A highly successful, widely read and intellectual woman with several degrees, Dr Magnanti was born in Florida, the Jewish granddaughter of Italian immigrants (*). She attended Clearwater Central Catholic high school and went on to university in the U.S. She moved to Britain as a postgraduate student at Sheffield, where she embarked on a PhD in computer visualisation, annotation and databasing of human skeletal remains...
She admitted in yesterday's interview that she has 'a pathological aversion to being in debt' and had no moral objection to the concept of 'hookerdom'. Indeed, she reveals that she has a relative who used to be a streetwalker to support a drug habit.
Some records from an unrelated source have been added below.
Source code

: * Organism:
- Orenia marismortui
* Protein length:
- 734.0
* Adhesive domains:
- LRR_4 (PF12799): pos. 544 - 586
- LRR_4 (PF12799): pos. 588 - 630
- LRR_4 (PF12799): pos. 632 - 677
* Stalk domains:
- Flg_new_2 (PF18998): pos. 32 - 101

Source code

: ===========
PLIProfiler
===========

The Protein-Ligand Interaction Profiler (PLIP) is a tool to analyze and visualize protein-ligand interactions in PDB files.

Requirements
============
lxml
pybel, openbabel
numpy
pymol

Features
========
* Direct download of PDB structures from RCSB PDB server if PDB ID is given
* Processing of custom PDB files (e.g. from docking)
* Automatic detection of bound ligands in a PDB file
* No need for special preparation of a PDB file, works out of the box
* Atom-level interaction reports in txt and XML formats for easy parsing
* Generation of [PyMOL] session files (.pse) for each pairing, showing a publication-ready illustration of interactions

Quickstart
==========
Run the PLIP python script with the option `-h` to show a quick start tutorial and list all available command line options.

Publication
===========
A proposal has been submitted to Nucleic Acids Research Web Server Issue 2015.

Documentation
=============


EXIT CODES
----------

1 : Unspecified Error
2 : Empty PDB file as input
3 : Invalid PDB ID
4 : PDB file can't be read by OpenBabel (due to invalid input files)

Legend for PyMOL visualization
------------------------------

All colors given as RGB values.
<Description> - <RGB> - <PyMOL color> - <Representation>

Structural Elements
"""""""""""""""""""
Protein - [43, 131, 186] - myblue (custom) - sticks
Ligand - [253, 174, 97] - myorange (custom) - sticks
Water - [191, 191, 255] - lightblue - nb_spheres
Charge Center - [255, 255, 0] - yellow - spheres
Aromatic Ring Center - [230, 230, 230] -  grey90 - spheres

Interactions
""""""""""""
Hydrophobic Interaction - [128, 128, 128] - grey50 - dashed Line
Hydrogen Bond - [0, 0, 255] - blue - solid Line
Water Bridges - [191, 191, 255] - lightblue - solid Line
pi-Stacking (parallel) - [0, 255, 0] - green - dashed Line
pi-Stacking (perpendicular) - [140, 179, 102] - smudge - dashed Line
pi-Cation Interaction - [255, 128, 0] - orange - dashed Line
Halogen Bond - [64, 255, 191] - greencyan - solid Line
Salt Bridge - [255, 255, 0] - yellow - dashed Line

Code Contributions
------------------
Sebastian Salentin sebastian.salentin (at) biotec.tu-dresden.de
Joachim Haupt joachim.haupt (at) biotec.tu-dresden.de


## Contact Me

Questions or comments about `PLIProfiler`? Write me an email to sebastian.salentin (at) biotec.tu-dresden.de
(*) Her mother was Susan Levy.
What is this about, you ask?
Well,
For six years, her identity remained a closely guarded secret: a tantalising mystery for all those hooked on the stockings-and-stilettos tales of high-class call girl Belle de Jour. A male fantasy with her Chanel nail varnish, lacy knickers, sexual tricks and vast knowledge of French cinema, the anonymous author of the best-selling memoir The Intimate Adventures Of A London Call Girl prompted a frenzy of speculation.
As the Guardian wrote:
One of the best kept literary secrets of the decade was revealed last night when 34-year-old scientist Dr Brooke Magnanti announced she was the writer masquerading as call girl Belle de Jour.
...But now Magnanti, a respected specialist in developmental neurotoxicology and cancer epidemiology in a hospital research group in Bristol, has spoken of the time six years ago she worked as a £300 an hour prostitute working through a London escort agency. Magnanti turned to the agency in the final stages of her PhD thesis when she ran out of money.
I knew she was Jewish all along.
She mentioned planning for a family Rosh Hashana celebration once.
Here:
mercredi, septembre 15
Sundown is the start of Rosh Hashanah. I'm afraid, darlings, the time has come for me to go.
Mentioned here, too, I just found.
Oh, she used "oy vey", also; another giveaway:-
Located what sounded like an excellent, small, discreet agency (word of mouth, as they say). After email contact and sending my photos, I finally arranged to meet the manager at the dining room of a central London hotel. She sounded very young and had a very strong Eastern European accent. Polish, maybe? Should I ask? Oy vey.